A spendthrift trust is a specific type of irrevocable trust created for the benefit of a recipient, usually because he or she is unable to manage money and spending prudently. This trust type permits an independent trustee to have full authority to make all determinations as to how the trust’s funds will be expended for the benefit of the recipient or beneficiary. A huge advantage of the spendthrift trust is that creditors of the beneficiary of the trust usually cannot access nor attach the trust’s funds. This is because the funds in a spendthrift trust are not under the beneficiary’s control (they are under the control of the aforementioned independent trustee, instead). For this reason, spendthrift trusts are popular estate-planning tools, particularly for those aging parents who have worked hard to build their estates to a sizeable level and may find their children or heirs are unable to manage money prudently and responsibly.
What Are the Defining Features of a Spendthrift Trust?
The creator of a trust is referred to as the trustor, grantor, or settlor of the trust.

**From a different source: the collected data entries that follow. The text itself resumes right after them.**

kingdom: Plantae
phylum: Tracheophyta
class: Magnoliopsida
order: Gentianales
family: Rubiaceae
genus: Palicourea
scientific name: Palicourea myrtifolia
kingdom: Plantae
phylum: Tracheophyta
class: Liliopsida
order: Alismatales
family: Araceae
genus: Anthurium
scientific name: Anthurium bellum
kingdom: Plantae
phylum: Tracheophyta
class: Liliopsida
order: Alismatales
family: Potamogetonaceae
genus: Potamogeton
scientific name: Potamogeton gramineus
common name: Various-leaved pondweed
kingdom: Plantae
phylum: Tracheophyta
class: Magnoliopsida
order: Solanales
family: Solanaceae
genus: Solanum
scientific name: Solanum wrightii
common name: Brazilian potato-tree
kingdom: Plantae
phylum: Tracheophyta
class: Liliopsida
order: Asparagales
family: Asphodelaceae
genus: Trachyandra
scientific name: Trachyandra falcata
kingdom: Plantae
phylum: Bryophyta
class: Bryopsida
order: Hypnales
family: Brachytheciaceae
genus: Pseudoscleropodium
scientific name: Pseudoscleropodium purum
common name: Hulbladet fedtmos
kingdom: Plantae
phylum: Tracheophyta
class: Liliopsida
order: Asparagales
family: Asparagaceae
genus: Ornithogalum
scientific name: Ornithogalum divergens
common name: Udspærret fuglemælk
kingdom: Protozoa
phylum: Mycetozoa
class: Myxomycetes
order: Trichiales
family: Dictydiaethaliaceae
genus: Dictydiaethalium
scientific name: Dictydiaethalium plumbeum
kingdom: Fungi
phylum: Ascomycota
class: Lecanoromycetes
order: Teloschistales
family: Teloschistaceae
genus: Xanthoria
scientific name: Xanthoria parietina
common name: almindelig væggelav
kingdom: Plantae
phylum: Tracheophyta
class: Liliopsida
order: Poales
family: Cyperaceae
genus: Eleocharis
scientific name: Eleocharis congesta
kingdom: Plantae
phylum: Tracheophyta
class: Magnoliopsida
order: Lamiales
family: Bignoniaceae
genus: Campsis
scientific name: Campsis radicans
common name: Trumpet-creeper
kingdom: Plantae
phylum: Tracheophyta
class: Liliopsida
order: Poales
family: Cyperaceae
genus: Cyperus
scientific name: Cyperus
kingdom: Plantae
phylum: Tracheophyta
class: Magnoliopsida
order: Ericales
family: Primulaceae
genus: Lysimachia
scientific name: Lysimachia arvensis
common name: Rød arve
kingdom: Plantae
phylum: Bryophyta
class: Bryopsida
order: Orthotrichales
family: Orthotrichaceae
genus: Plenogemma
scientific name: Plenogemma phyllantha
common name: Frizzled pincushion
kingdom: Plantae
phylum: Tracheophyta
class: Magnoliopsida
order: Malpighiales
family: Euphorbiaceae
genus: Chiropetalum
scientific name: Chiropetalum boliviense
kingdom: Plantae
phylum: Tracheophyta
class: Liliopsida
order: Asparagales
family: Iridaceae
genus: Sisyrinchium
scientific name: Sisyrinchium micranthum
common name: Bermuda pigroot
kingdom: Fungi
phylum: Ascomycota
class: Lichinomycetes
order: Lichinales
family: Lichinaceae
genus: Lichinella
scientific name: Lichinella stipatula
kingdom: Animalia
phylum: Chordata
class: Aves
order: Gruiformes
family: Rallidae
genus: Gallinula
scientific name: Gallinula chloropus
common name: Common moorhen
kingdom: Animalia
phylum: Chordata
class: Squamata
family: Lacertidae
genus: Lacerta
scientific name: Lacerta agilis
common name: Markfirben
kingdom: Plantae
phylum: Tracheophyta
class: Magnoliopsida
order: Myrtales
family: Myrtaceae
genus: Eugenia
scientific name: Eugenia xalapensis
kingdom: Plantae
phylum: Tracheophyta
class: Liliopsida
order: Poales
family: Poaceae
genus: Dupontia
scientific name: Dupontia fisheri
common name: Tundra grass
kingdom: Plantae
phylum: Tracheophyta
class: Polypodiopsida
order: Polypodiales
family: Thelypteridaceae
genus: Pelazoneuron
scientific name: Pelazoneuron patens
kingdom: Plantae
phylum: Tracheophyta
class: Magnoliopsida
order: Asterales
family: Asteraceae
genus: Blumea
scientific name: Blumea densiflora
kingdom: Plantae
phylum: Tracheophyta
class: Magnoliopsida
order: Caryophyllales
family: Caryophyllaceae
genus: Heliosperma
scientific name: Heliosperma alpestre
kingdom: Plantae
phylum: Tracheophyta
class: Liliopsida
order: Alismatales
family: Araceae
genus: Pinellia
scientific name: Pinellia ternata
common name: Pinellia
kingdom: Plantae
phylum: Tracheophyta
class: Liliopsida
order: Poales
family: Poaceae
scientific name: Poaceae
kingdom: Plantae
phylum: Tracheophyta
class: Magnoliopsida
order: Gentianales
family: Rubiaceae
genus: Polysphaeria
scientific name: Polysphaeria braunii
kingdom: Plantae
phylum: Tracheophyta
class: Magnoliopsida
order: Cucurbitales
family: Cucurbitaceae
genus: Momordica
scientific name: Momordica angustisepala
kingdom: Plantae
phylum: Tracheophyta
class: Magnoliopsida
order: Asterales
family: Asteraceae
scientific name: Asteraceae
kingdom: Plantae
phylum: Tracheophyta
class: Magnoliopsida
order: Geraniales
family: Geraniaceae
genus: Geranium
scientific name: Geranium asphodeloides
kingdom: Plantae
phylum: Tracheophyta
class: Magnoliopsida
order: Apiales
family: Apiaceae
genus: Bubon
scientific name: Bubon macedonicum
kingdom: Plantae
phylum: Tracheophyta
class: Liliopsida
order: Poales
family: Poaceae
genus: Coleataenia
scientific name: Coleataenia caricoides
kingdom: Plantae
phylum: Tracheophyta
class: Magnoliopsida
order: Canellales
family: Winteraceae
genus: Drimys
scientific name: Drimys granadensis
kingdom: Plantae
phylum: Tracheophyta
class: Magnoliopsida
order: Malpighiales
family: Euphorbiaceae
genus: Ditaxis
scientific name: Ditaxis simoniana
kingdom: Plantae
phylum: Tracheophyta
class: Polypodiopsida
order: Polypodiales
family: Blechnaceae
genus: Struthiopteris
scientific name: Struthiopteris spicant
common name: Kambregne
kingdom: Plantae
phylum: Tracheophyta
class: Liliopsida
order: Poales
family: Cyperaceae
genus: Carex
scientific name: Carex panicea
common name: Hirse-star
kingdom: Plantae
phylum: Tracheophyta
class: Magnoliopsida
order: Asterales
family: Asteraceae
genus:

This applies for spendthrift and other trust types. However, a spendthrift trust is not created unless the trust agreement contains express text that says the creator intended for the trust to be a spendthrift trust. In other words, there must be some enabling language or special legal text. This type of qualifying language is usually contained within a spendthrift clause or spendthrift provision.
What Are the Biggest Advantages of a Spendthrift Trust?
If an irrevocable trust contains a spendthrift provision, the trust will prevent creditors of the beneficiary from attaching the interest of the beneficiary in that spendthrift trust before the interest is distributed to the ultimate beneficiary. The creditors at issue are existing, as well as future creditors of the beneficiary. The trust interest is usually cash or some other form of property. Irrevocable trusts, if they are prepared well and contain the appropriate legal text, will contain spendthrift provisions even when the recipients or beneficiaries are not technically considered spendthrifts. The reason for this precautionary measure is because a spendthrift provision is able to protect both the trust and the trust’s beneficiary if the beneficiary is sued and a creditor tries to attach the beneficiary’s property interest in the trust.